Het was druk in Veendam, veel drukker dan ik had verwacht voor een maandagmiddag. Alsof iedereen de opsluiting vanwege de corona nog steeds aan het inhalen is. Dat is weliswaar al een tijdje geleden en de long-covidpatiënten worden, om aan te geven dat het nu wel genoeg is, sinds kort post-covidpatiënten genoemd. Alsof het hierdoor wat minder erg klinkt. Want het achtervoegsel post betekent dat iets over haar hoogtepunt heen is. Zoals bij woorden als postmodern, post-punk of post-PTT. Dat wil uiteraard niet zeggen dat de patiënten zich er beter door gaan voelen. Eerder minder, zou ik zeggen.
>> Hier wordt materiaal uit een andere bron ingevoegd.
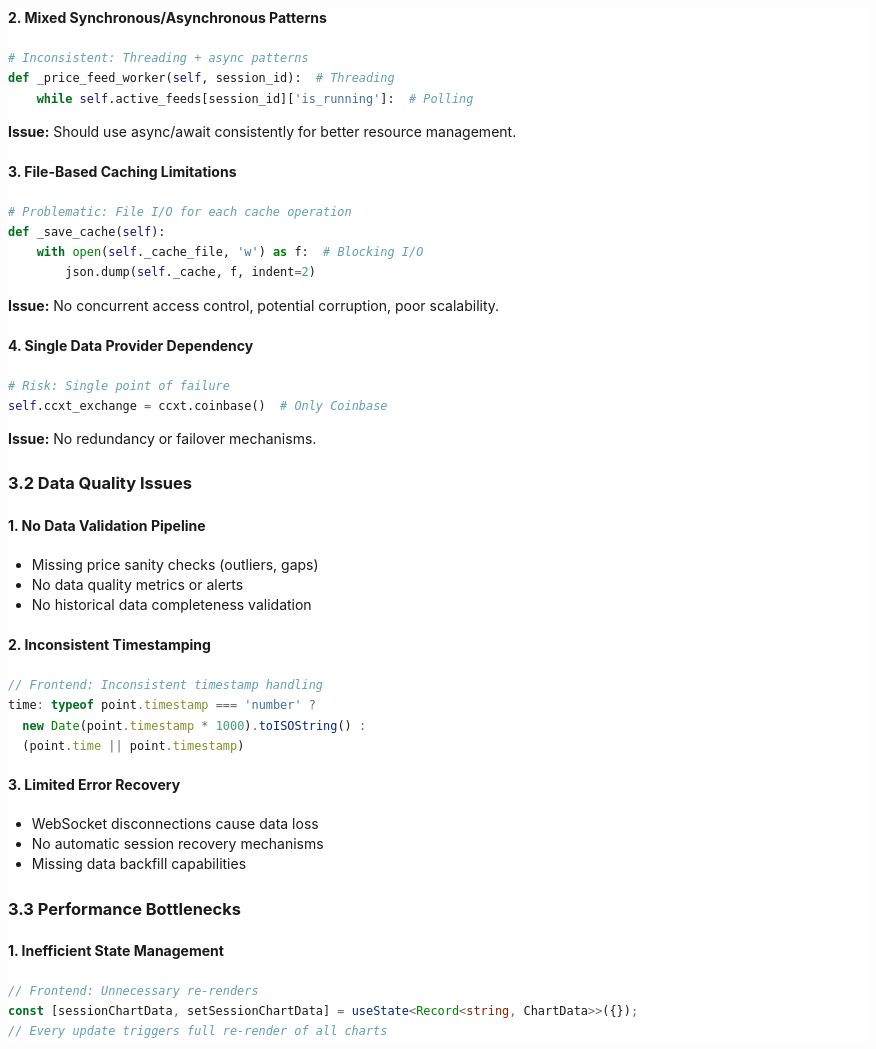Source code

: #### 2. **Mixed Synchronous/Asynchronous Patterns**
```python
# Inconsistent: Threading + async patterns
def _price_feed_worker(self, session_id):  # Threading
    while self.active_feeds[session_id]['is_running']:  # Polling
```
**Issue:** Should use async/await consistently for better resource management.

#### 3. **File-Based Caching Limitations**
```python
# Problematic: File I/O for each cache operation
def _save_cache(self):
    with open(self._cache_file, 'w') as f:  # Blocking I/O
        json.dump(self._cache, f, indent=2)
```
**Issue:** No concurrent access control, potential corruption, poor scalability.

#### 4. **Single Data Provider Dependency**
```python
# Risk: Single point of failure
self.ccxt_exchange = ccxt.coinbase()  # Only Coinbase
```
**Issue:** No redundancy or failover mechanisms.

### 3.2 Data Quality Issues

#### 1. **No Data Validation Pipeline**
- Missing price sanity checks (outliers, gaps)
- No data quality metrics or alerts
- No historical data completeness validation

#### 2. **Inconsistent Timestamping**
```typescript
// Frontend: Inconsistent timestamp handling
time: typeof point.timestamp === 'number' ? 
  new Date(point.timestamp * 1000).toISOString() : 
  (point.time || point.timestamp)
```

#### 3. **Limited Error Recovery**
- WebSocket disconnections cause data loss
- No automatic session recovery mechanisms
- Missing data backfill capabilities

### 3.3 Performance Bottlenecks

#### 1. **Inefficient State Management**
```typescript
// Frontend: Unnecessary re-renders
const [sessionChartData, setSessionChartData] = useState<Record<string, ChartData>>({});
// Every update triggers full re-render of all charts
```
Want nu worden ze helemaal gebagatelliseerd, weggezet, in de hoek geschoven.

In meerdere winkels trof ik nog afgesleten vloerstickers die de klanten op anderhalve meter uit elkaar moesten houden en die er vermoedelijk tot aan de sloop van de panden zullen blijven zitten. Ik was een tijdje niet in parkstad geweest en wilde -nu ik er toch was- even checken hoe het met onze te besteden pengels zat en liep naar de RABO-filiaal. Maar tot mijn stomme verbazing zag ik dat een kraan bezig was de resten van het gebouw op te ruimen. Een sloophamer had het grote beulswerk al gedaan. Het was nog praktisch nieuw! zei ik bijna hardop. Er stond een groepje mannen van om en nabij mijn leeftijd door de betonmatten toe te kijken. Kapitaalvernietiging, zag ik ze denken. Ik kuierde richting de Kerkstraat en mijmerde over hoeveel hier door de jaren heen al niet is veranderd. Alleen het hoofdgebouw van de vroegere HBS staat er nog. Nu onderdeel van het Veenkoloniaal Museum. En Hotel Parkzicht zou je nog redelijk authentiek kunnen noemen. Voor de rest is er bijna niets meer over van de tijd toen ik er naar de LTS ging. De Kerkstraat is een schimp van wat het ooit was. De oude grandeur is helemaal weg. Heeft dat te maken met het veranderende koopgedrag? Zal best.

Afgelopen zaterdag liep ik in Gasselte de route langs plekken waar het in de aprildagen van 1945 hard toe ging. Dat is altijd weer schrikken. Niet alleen het zinloze krijgsgeweld met de nodige gewonden en doden tot gevolg, maar ook het verhaal van Saartje Frank, vermoord in Auschwitz, maakte diepe indruk. Ik liep op met een jongen die op zeker moment vroeg waar ik vandaan kom. ‘Daar kom ik bijna dagelijks om paketten te brengen. Dat ligt in mijn district’, zei hij. Ik zei dat ik nooit iets via internet bestel, maar de dingen die ik nodig heb in stenen winkels koop. Ik moest hem eventjes uitleggen wat ik daarmee bedoelde. ‘Maar dat is volkomen uit de tijd’, zei hij met lichte verbazing. Hij zal wel gelijk hebben en dat wij, post-neanderthalers, langzamerhand door steeds legere winkelstraten zullen lopen. En dat we zullen merken hoe stil het op straat gaat worden. Alsof we onszelf er van af willen sluiten. Ik weet niet of dát wel zo’n leuk vooruitzicht is. De koopavonden zijn op veel plaatsen al post-koopavonden geworden ….

De laatste aprildagen voelen voor mij altijd als de sombere opmaat voor de herdenking van de slachtoffers van de Tweede Wereldoorlog. De kennis daaromtrent is naar het schijnt bij veel jongeren minimaal. Gelukkig waren er in Gasselte nog aardig wat jonge mensen. Ik hoop dat ze de kennis die ze zaterdag jongstleden hebben opgedaan doorgeven. Anders kunnen we straks spreken van post-herdenkingen en valt de ware reden voor Bevrijdingsdag min of meer weg. Dat maakt Bevrijdingsdag er natuurlijk niet minder om. Laten we dat vooral in stand houden en vieren.